The model correctly predicted 2900 instances as negative (class 0). These are the cases where the model correctly identified negative instances, and in this context, it means that there were 2900 instances of class 0 that were correctly classified as such.

False positive = 38

The model incorrectly predicted 38 instances as positive (class 1), but they were actually negative (class 0). These are the cases where the model falsely identified negative instances as positive, leading to a false positive prediction.

False negative = 41

The model incorrectly predicted 41 instances as negative (class 0), but they were actually positive (class 1). These are the cases where the model falsely identified positive instances as negative, leading to a false negative prediction.

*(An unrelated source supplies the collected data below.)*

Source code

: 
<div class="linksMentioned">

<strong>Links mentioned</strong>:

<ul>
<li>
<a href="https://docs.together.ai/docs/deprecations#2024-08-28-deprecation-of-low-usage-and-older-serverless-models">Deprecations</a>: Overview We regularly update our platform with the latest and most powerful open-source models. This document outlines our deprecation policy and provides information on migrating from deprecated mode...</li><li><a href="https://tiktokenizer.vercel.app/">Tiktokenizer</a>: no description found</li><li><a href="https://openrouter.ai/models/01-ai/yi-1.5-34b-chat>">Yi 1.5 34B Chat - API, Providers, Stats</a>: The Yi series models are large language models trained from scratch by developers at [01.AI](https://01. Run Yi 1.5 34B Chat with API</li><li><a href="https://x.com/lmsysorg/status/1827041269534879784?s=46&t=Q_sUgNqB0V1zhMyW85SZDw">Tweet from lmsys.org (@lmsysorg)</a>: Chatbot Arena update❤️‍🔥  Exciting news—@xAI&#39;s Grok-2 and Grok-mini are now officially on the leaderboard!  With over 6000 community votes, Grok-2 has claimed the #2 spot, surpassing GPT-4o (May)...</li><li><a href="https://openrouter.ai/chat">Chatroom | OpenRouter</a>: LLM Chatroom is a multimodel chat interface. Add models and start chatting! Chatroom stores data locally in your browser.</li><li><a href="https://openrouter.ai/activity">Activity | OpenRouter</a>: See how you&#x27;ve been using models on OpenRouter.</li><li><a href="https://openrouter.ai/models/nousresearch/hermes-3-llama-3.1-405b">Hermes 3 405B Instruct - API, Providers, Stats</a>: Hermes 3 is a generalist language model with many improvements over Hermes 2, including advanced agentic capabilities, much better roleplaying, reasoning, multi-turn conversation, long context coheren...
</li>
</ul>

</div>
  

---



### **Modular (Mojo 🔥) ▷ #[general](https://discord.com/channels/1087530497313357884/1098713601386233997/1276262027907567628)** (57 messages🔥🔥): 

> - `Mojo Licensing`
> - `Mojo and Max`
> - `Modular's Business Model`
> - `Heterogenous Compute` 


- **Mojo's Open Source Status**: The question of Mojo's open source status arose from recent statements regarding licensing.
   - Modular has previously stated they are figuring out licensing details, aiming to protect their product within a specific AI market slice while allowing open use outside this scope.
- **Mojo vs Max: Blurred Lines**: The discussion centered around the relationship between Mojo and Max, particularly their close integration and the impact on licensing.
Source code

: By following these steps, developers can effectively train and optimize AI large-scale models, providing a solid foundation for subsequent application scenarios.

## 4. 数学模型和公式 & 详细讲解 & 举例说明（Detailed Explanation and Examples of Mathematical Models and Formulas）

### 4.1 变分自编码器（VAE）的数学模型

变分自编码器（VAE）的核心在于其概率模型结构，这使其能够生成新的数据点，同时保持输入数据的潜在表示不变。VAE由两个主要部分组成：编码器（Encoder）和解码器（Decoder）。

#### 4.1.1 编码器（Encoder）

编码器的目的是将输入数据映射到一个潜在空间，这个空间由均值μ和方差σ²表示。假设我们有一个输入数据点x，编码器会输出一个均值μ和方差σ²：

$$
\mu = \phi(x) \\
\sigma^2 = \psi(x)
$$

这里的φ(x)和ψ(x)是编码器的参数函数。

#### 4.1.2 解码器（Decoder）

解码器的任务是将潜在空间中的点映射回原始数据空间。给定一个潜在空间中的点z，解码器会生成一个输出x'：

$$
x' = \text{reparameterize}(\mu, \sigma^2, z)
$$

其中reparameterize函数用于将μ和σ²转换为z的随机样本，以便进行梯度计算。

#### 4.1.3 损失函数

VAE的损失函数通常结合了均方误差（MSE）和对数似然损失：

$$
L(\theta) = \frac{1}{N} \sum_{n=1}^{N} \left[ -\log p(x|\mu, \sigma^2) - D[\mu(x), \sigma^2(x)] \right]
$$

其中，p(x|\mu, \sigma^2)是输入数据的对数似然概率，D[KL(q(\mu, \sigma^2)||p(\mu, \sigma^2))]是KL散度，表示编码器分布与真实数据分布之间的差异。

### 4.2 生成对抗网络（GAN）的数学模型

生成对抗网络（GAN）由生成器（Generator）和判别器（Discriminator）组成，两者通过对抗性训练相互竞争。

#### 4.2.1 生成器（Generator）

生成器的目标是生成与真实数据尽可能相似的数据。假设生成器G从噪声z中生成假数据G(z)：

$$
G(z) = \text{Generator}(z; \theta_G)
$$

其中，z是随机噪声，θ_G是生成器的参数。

Precision: The precision for both classes (0 and 1) is 0.98, indicating that the model has a high proportion of correct positive predictions out of all instances predicted as positive. This means that when the model predicts an instance as positive, it is correct 98% of the time for both classes.
Recall: The recall for both classes is also 0.98, indicating that the model correctly identifies 98% of the positive instances out of all true positive instances. This implies that the model has a high sensitivity in detecting positive instances for both classes.
F1-Score: The F1-score for both classes is 0.98, which is the harmonic mean of precision and recall. This balanced measure suggests that your model achieves a good trade-off between precision and recall for both classes.

· The overall accuracy of our model is 0.98, which means that it correctly predicts the class labels for 98% of the instances in the test set.